“They Took Us Away From Each Other”: Lost Inside America’s Shadow Foster System
Across the country, unregulated “shadow” foster care is severing parents from children — who often wind up abandoned by the system that’s supposed to protect them.
When a staph infection killed Molly Cordell’s mother just before Halloween in 2015, Molly felt, almost immediately, as if she were being shoved out of her own life. At 15, she and her sister, Heaven, who was a year younger, had no idea where they would go. Their dad had been in and out of their lives for most of their childhood. His grief, as their mother lay dying, sent him spinning. It seemed to the girls that he was on too much meth, and whenever he used, he got mean and crazy. Once, he made Heaven watch him set their mom’s Chevy truck on fire. Their older brother, Isaiah, left their home in the foothills of the Great Smoky Mountains when their mom was still alive, and the teenage girls depended on each other. Molly was deaf in her left ear, and her sister always asked others to speak loudly for her. They shared the same group of friends, the same tanks and capri pants. Although Molly had her own bedroom, she slept on the couch in Heaven’s.
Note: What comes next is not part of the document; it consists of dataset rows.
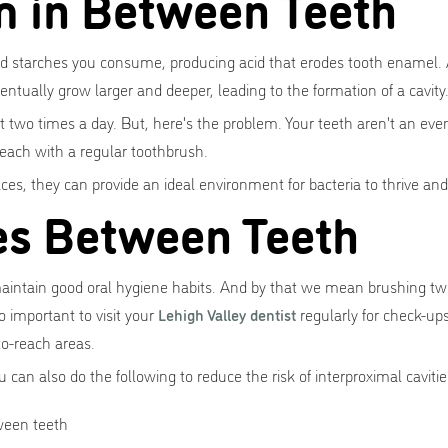
m in Between Teeth
nd starches you consume, producing acid that erodes tooth enamel. 
entually grow larger and deeper, leading to the formation of a cavity
st two times a day. But, here's the problem. Your teeth aren't an ev
 reach with a regular toothbrush.
s, they can provide an ideal environment for bacteria to thrive and
ies Between Teeth
maintain good oral hygiene habits. And by that we mean brushing twi
o important to visit your
Lehigh Valley dentist
regularly for check-up
o-reach areas.
 can also do the following to reduce the risk of interproximal cavitie
tween teeth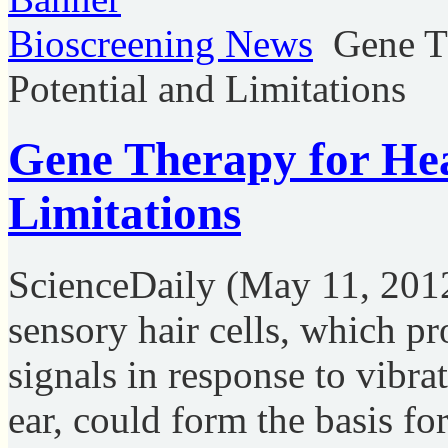
Bioscreening News
Gene T
Potential and Limitations
Gene Therapy for Hea
Limitations
ScienceDaily (May 11, 201
sensory hair cells, which pr
signals in response to vibra
ear, could form the basis fo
The girls moved in with their grandmother, up the road from their wood-paneled house in Cherokee County, North Carolina, a poor, sprawling region at the southwesternmost edge of the state. Their dad lived in a camper in the yard. Their grandmother, too, was trapped in an angry stage of mourning, looking for someone to blame for her daughter’s death. She kept telling Molly and Heaven that it was their fault — if only they’d taken better care of their mom, she might be alive. Molly was starting to believe it.